**Excerpt**
By Alexandros Botsis, Christoph Görtz and Plutarchos Sakellaris

Expectations of economic actors are the quintessence of modern economic theory. Consumers, firms and policy makers take expectations about future developments into account when making economic decisions. For example, firms’ expectations about future sales and profits are important components in a businesses’ decision making on hiring and investment policies. If businesses use their information rationally, then their forecast errors should display no systematic behaviour or bias – they should be completely random. How firms form expectations and whether these are formed rationally is an open question. Our new research provides important insights. You can access our full ESCoE Discussion Paper here.

Do firms make errors in forecasting future sales that are systematic and not random? If so, what does that reveal about firm behaviour and the way they form expectations? We address these questions using a novel panel dataset that combines survey data on Greek manufacturing firms’ own sales forecasts, as well as corresponding balance-sheet data on realised sales. The study documents that only when firms make major forecast errors on sales growth, these are not completely random and behave in a systematic manner. Hence, firms’ forecasts violate what economists call the ‘Full Information Rational Expectations’ (FIRE) hypothesis. In our work, major forecast errors are defined as those that imply firms’ expected sales growth to be 14.3% (8.6%) higher (lower) than the subsequent realisation. In contrast, minor forecast errors do not violate the FIRE hypothesis. These differences in firms’ forecasting behaviour have not been documented before. It is an important finding as it documents that minor forecast errors are made under rational expectations while some irrational behaviour drives major forecast errors.

**Work task 1**
In the entries, rewrite the lines starting with the line with "Ensemble des opérations" and going on through the line with "alueellamme tavatut kahlaajat", putting "fabrication" in place of "production" and keeping everything else unchanged. Leave the pictures out of your answer.

**Data records**
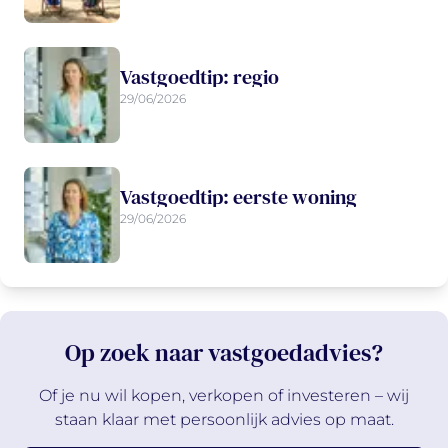
Vastgoedtip: regio
29/06/2026
Vastgoedtip: eerste woning
29/06/2026
Op zoek naar vastgoedadvies?
Of je nu wil kopen, verkopen of investeren – wij
staan klaar met persoonlijk advies op maat.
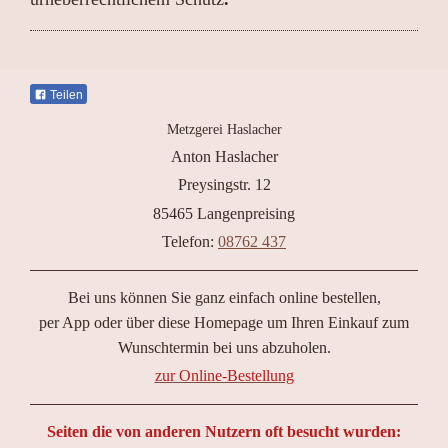
Teilen
Metzgerei Haslacher
Anton
Haslacher
Preysingstr.
12
85465
Langenpreising
Telefon:
08762 437
Bei uns können Sie ganz einfach online bestellen,
per App oder über diese Homepage um Ihren Einkauf zum
Wunschtermin bei uns abzuholen.
zur Online-Bestellung
Seiten die von anderen Nutzern oft besucht wurden:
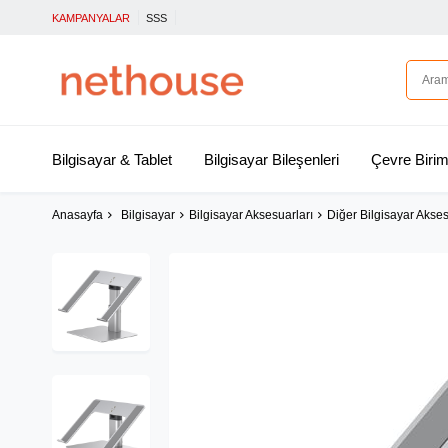
KAMPANYALAR
SSS
Bilgisayar & Tablet
Bilgisayar Bileşenleri
Çevre Birim
Anasayfa
Bilgisayar
Bilgisayar Aksesuarları
Diğer Bilgisayar Akses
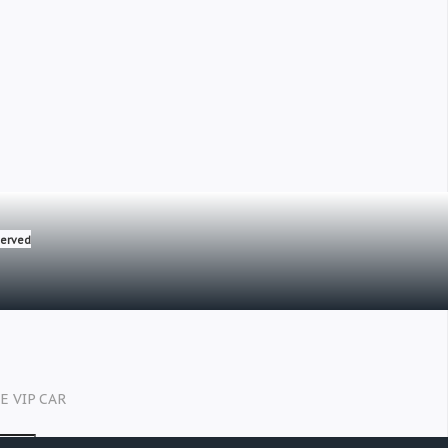
eserved
CE VIP CAR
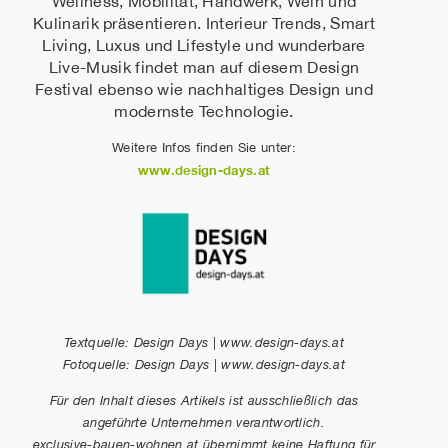
Wellness, Mobilität, Handwerk, Wein und
Kulinarik präsentieren. Interieur Trends, Smart
Living, Luxus und Lifestyle und wunderbare
Live-Musik findet man auf diesem Design
Festival ebenso wie nachhaltiges Design und
modernste Technologie.
Weitere Infos finden Sie unter:
www.design-days.at
Textquelle: Design Days | www.design-days.at
Fotoquelle: Design Days | www.design-days.at
Für den Inhalt dieses Artikels ist ausschließlich das
angeführte Unternehmen verantwortlich.
exclusive-bauen-wohnen.at übernimmt keine Haftung für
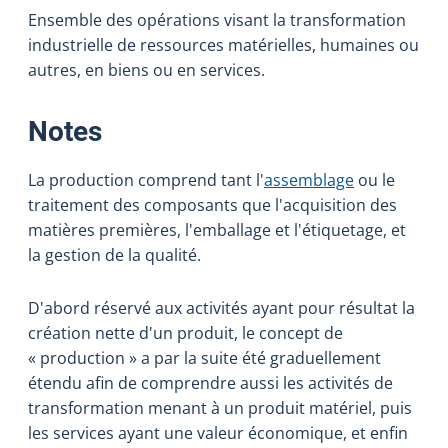
Ensemble des opérations visant la transformation
industrielle de ressources matérielles, humaines ou
autres, en biens ou en services.
:
Notes
La production comprend tant l'
assemblage
ou le
traitement des composants que l'acquisition des
matières premières, l'emballage et l'étiquetage, et
la gestion de la qualité.
D'abord réservé aux activités ayant pour résultat la
création nette d'un produit, le concept de
« production » a par la suite été graduellement
étendu afin de comprendre aussi les activités de
transformation menant à un produit matériel, puis
les services ayant une valeur économique, et enfin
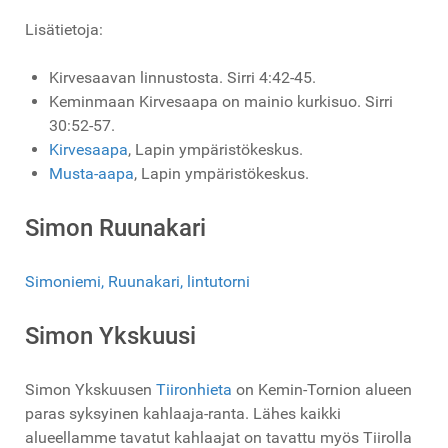
Lisätietoja:
Kirvesaavan linnustosta. Sirri 4:42-45.
Keminmaan Kirvesaapa on mainio kurkisuo. Sirri
30:52-57.
Kirvesaapa
, Lapin ympäristökeskus.
Musta-aapa
, Lapin ympäristökeskus.
Simon Ruunakari
Simoniemi, Ruunakari, lintutorni
Simon Ykskuusi
Simon Ykskuusen
Tiironhieta
on Kemin-Tornion alueen
paras syksyinen kahlaaja-ranta. Lähes kaikki
alueellamme tavatut kahlaajat on tavattu myös Tiirolla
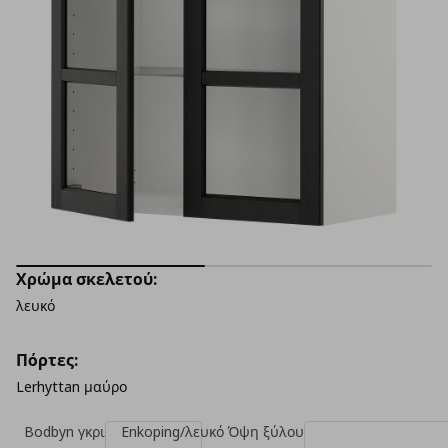
Χρώμα σκελετού:
λευκό
Πόρτες:
Lerhyttan μαύρο
Bodbyn γκρι
Enkoping/λευκό Όψη ξύλου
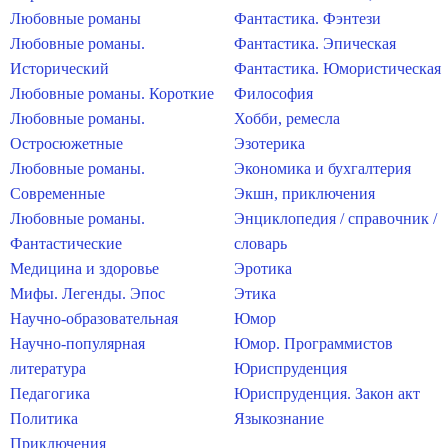
Любовные романы
Фантастика. Фэнтези
Любовные романы.
Фантастика. Эпическая
Исторический
Фантастика. Юмористическая
Любовные романы. Короткие
Философия
Любовные романы.
Хобби, ремесла
Остросюжетные
Эзотерика
Любовные романы.
Экономика и бухгалтерия
Современные
Экшн, приключения
Любовные романы.
Энциклопедия / справочник /
Фантастические
словарь
Медицина и здоровье
Эротика
Мифы. Легенды. Эпос
Этика
Научно-образовательная
Юмор
Научно-популярная
Юмор. Программистов
литература
Юриспруденция
Педагогика
Юриспруденция. Закон акт
Политика
Языкознание
Приключения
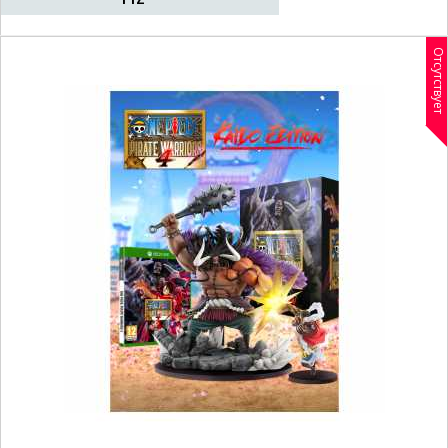
Отсутствует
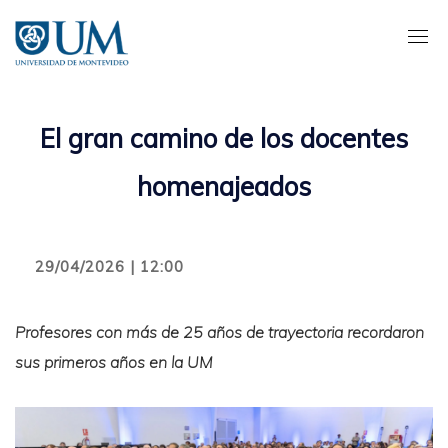
Pasar
al
contenido
principal
El gran camino de los docentes
homenajeados
29/04/2026 | 12:00
Profesores con más de 25 años de trayectoria recordaron
sus primeros años en la UM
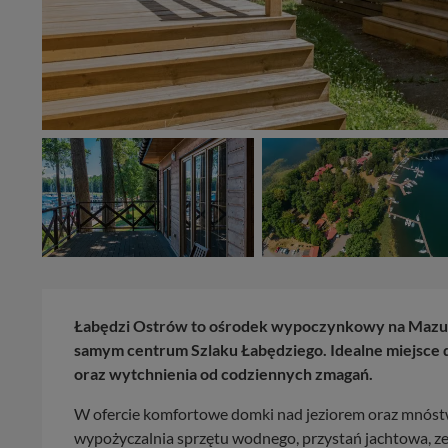
Łabędzi Ostrów to ośrodek wypoczynkowy na Mazura
samym centrum Szlaku Łabędziego. Idealne miejsce d
oraz wytchnienia od codziennych zmagań.
W ofercie komfortowe domki nad jeziorem oraz mnóst
wypożyczalnia sprzętu wodnego, przystań jachtowa, 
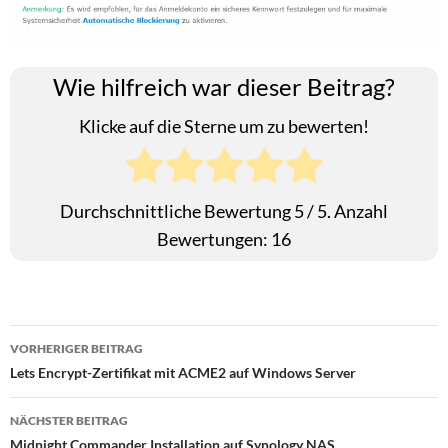
Wie hilfreich war dieser Beitrag?
Klicke auf die Sterne um zu bewerten!
Durchschnittliche Bewertung
5
/ 5. Anzahl
Bewertungen:
16
Beitragsnavigation
VORHERIGER BEITRAG
Lets Encrypt-Zertifikat mit ACME2 auf Windows Server
NÄCHSTER BEITRAG
Midnight Commander Installation auf Synology NAS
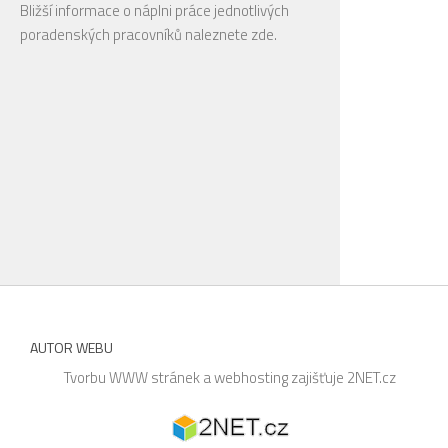
Bližší informace o náplni práce jednotlivých
poradenských pracovníků naleznete
zde
.
AUTOR WEBU
Tvorbu WWW stránek a webhosting zajišťuje
2NET.cz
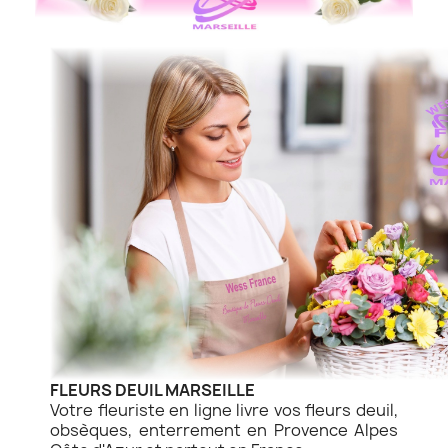
FLEURS DEUIL MARSEILLE
Votre fleuriste en ligne livre vos fleurs deuil,
obsèques, enterrement en Provence Alpes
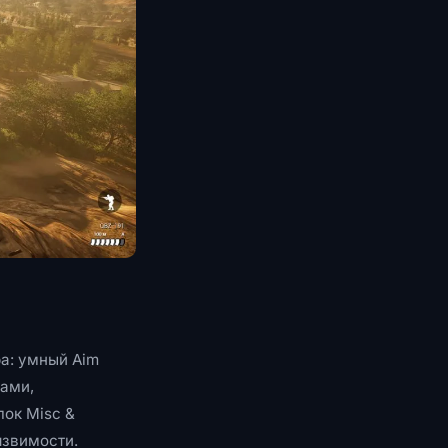
а: умный Aim
тами,
лок Misc &
язвимости.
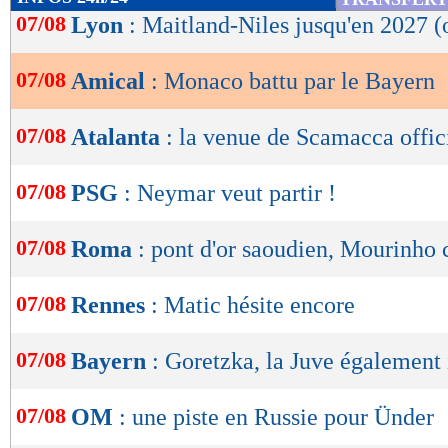
de
07/08
Lyon
: Maitland-Niles jusqu'en 2027 (o
lecture
07/08
Amical
: Monaco battu par le Bayern
OK
07/08
Atalanta
: la venue de Scamacca offic
07/08
PSG
: Neymar veut partir !
07/08
Roma
: pont d'or saoudien, Mourinho
07/08
Rennes
: Matic hésite encore
07/08
Bayern
: Goretzka, la Juve également 
07/08
OM
: une piste en Russie pour Ünder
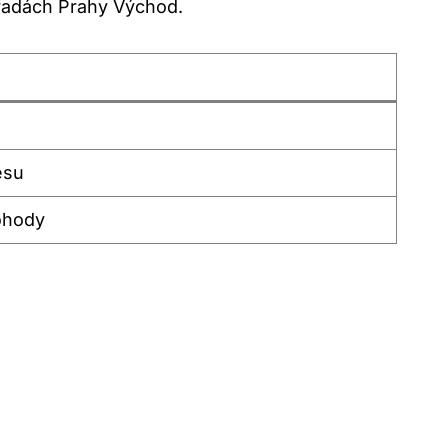
radách Prahy Východ.
esu
ohody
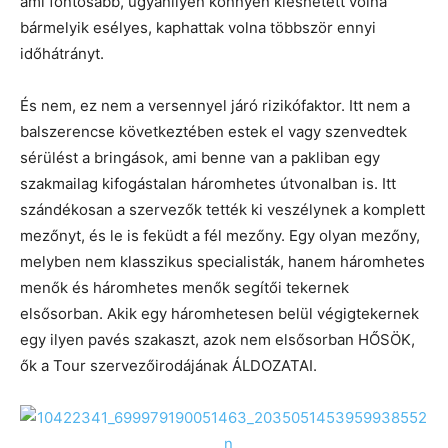
ami fontosabb, ugyanilyen könnyen kieshetett volna
bármelyik esélyes, kaphattak volna többször ennyi
időhátrányt.
És nem, ez nem a versennyel járó rizikófaktor. Itt nem a
balszerencse következtében estek el vagy szenvedtek
sérülést a bringások, ami benne van a pakliban egy
szakmailag kifogástalan háromhetes útvonalban is. Itt
szándékosan a szervezők tették ki veszélynek a komplett
mezőnyt, és le is feküdt a fél mezőny. Egy olyan mezőny,
melyben nem klasszikus specialisták, hanem háromhetes
menők és háromhetes menők segítői tekernek
elsősorban. Akik egy háromhetesen belül végigtekernek
egy ilyen pavés szakaszt, azok nem elsősorban HŐSÖK,
ők a Tour szervezőirodájának ÁLDOZATAI.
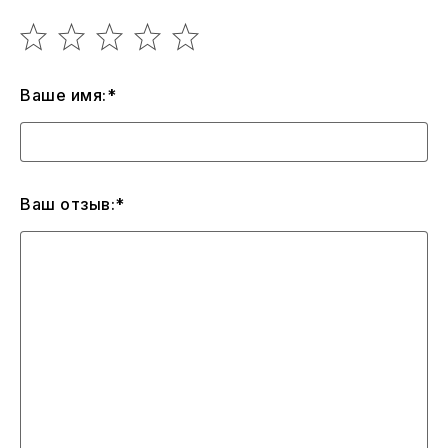
Ваше имя:*
Ваш отзыв:*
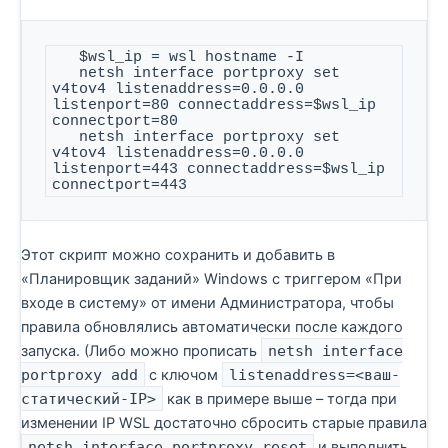
   $wsl_ip = wsl hostname -I

   netsh interface portproxy set 
v4tov4 listenaddress=0.0.0.0 
listenport=80 connectaddress=$wsl_ip 
connectport=80

   netsh interface portproxy set 
v4tov4 listenaddress=0.0.0.0 
listenport=443 connectaddress=$wsl_ip 
connectport=443
Этот скрипт можно сохранить и добавить в
«Планировщик заданий» Windows с триггером «При
входе в систему» от имени Администратора, чтобы
правила обновлялись автоматически после каждого
запуска. (Либо можно прописать
netsh interface
portproxy add
с ключом
listenaddress=<ваш-
статический-IP>
как в примере выше – тогда при
изменении IP WSL достаточно сбросить старые правила
netsh interface portproxy reset
и выполнить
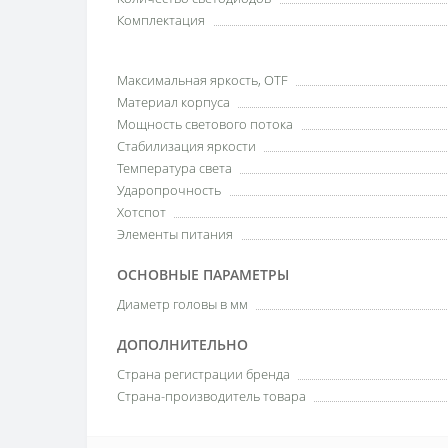
Комплектация
Максимальная яркость, OTF
Материал корпуса
Мощность светового потока
Стабилизация яркости
Температура света
Ударопрочность
Хотспот
Элементы питания
ОСНОВНЫЕ ПАРАМЕТРЫ
Диаметр головы в мм
ДОПОЛНИТЕЛЬНО
Страна регистрации бренда
Страна-производитель товара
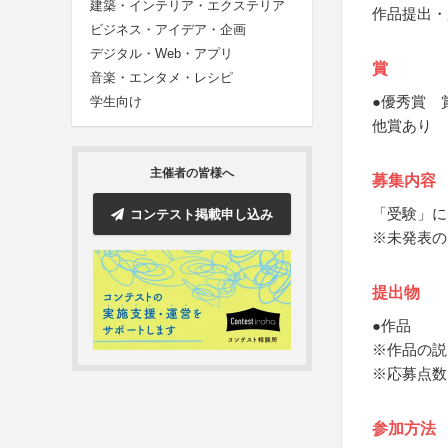
建築・インテリア・エクステリア
作品提出・
ビジネス・アイデア・企画
デジタル・Web・アプリ
賞
音楽・エンタメ・レシピ
●優秀賞 
学生向け
他賞あり
主催者の皆様へ
募集内容
「受験」に
コンテスト掲載申し込み
※未発表の
提出物
●作品
※作品の説
※応募点数
参加方法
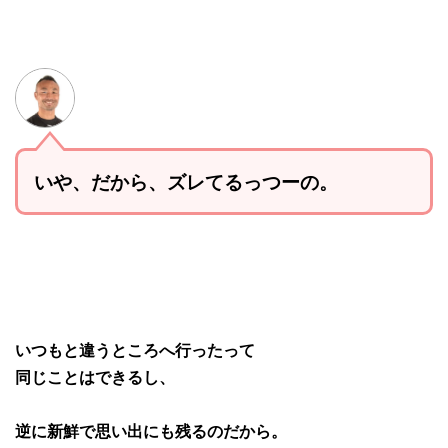
いや、だから、ズレてるっつーの。
いつもと違うところへ行ったって
同じことはできるし、
逆に新鮮で思い出にも残るのだから。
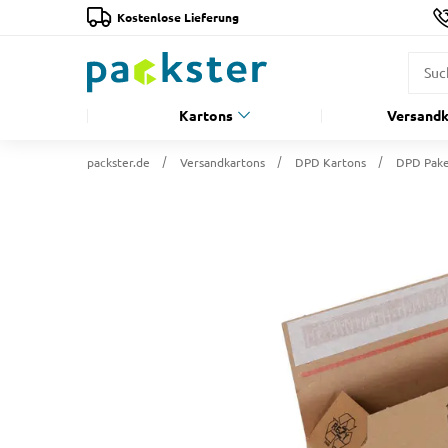
Kostenlose Lieferung
Kartons
Versandk
packster.de
Versandkartons
DPD Kartons
DPD Pake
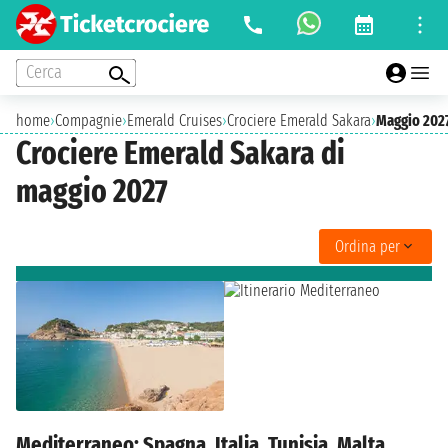
Cerca
home
›
Compagnie
›
Emerald Cruises
›
Crociere Emerald Sakara
›
Maggio 202
Crociere Emerald Sakara di
maggio 2027
Ordina per
Mediterraneo: Spagna, Italia, Tunisia, Malta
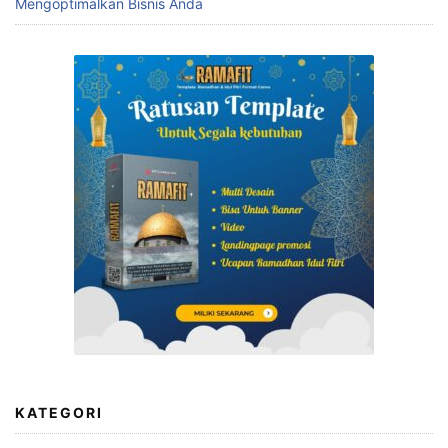
Mengoptimalkan Bisnis Anda
KATEGORI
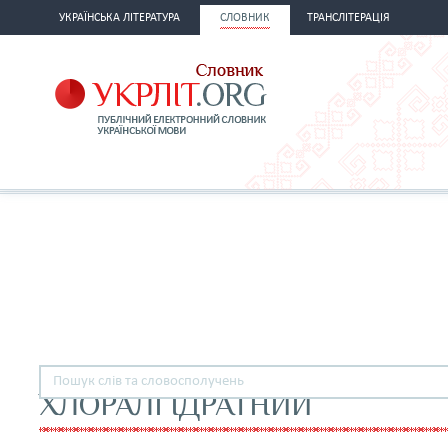
УКРАЇНСЬКА ЛІТЕРАТУРА
СЛОВНИК
ТРАНСЛІТЕРАЦІЯ
ХЛОРАЛГІДРАТНИЙ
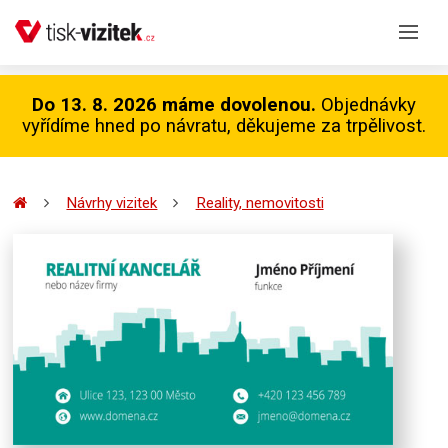
Do 13. 8. 2026 máme dovolenou.
Objednávky
vyřídíme hned po návratu, děkujeme za trpělivost.
Návrhy vizitek
Reality, nemovitosti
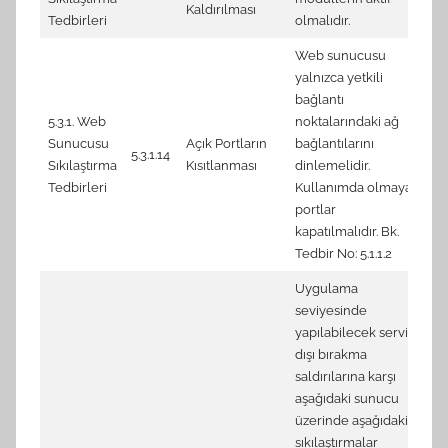
Kaldırılması
Tedbirleri
olmalıdır.
Web sunucusu
yalnızca yetkili
CI
bağlantı
9.
5.3.1. Web
noktalarındaki ağ
Pr
Sunucusu
Açık Portların
bağlantılarını
5.3.1.14
En
Sıkılaştırma
Kısıtlanması
dinlemelidir.
pr
Tedbirleri
Kullanımda olmayan
sy
portlar
ar
kapatılmalıdır. Bk.
Tedbir No: 5.1.1.2
Uygulama
seviyesinde
yapılabilecek servis
dışı bırakma
saldırılarına karşı
aşağıdaki sunucu
üzerinde aşağıdaki
sıkılaştırmalar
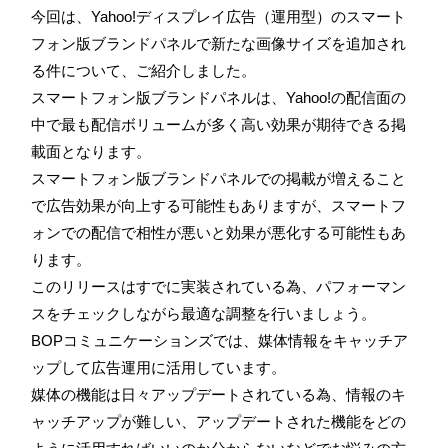
今回は、Yahoo!ディスプレイ広告（運用型）のスマート
フォン版ブランドパネルで新たな画像サイズを追加され
る件について、ご紹介しました。
スマートフォン版ブランドパネルは、Yahoo!の配信面の
中で最も配信ボリュームが多く高い効果が期待できる掲
載面となります。
スマートフォン版ブランドパネルでの掲載が増えること
で広告効果が向上する可能性もありますが、スマートフ
ォンでの配信で相性が悪いと効果が悪化する可能性もあ
ります。
このリリースはすでに実装されている為、パフォーマン
スをチェックしながら最適な調整を行いましょう。
BOPコミュニケーションズでは、媒体情報をキャッチア
ップして広告運用に活用しています。
媒体の機能は日々アップデートされている為、情報のキ
ャッチアップが難しい、アップデートされた機能をどの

**Work task 2**
Repeat word for word the passage of the text on firms' sales forecasts starting with "Expectations of economic" and going on through "Discussion Paper here.".

**Expected answer 1**
Ensemble des opérations visant la transformation
industrielle de ressources matérielles, humaines ou
autres, en biens ou en services.
:
Notes
La fabrication comprend tant l'
assemblage
ou le
traitement des composants que l'acquisition des
matières premières, l'emballage et l'étiquetage, et
la gestion de la qualité.
D'abord réservé aux activités ayant pour résultat la
création nette d'un produit, le concept de
« fabrication » a par la suite été graduellement
étendu afin de comprendre aussi les activités de
transformation menant à un produit matériel, puis
les services ayant une valeur économique, et enfin
Lisätietoja:
Kirvesaavan linnustosta. Sirri 4:42-45.
Keminmaan Kirvesaapa on mainio kurkisuo. Sirri
30:52-57.
Kirvesaapa
, Lapin ympäristökeskus.
Musta-aapa
, Lapin ympäristökeskus.
Simon Ruunakari
Simoniemi, Ruunakari, lintutorni
Simon Ykskuusi
Simon Ykskuusen
Tiironhieta
on Kemin-Tornion alueen
paras syksyinen kahlaaja-ranta. Lähes kaikki
alueellamme tavatut kahlaajat on tavattu myös Tiirolla

**Expected answer 2**
Expectations of economic actors are the quintessence of modern economic theory. Consumers, firms and policy makers take expectations about future developments into account when making economic decisions. For example, firms’ expectations about future sales and profits are important components in a businesses’ decision making on hiring and investment policies. If businesses use their information rationally, then their forecast errors should display no systematic behaviour or bias – they should be completely random. How firms form expectations and whether these are formed rationally is an open question. Our new research provides important insights. You can access our full ESCoE Discussion Paper here.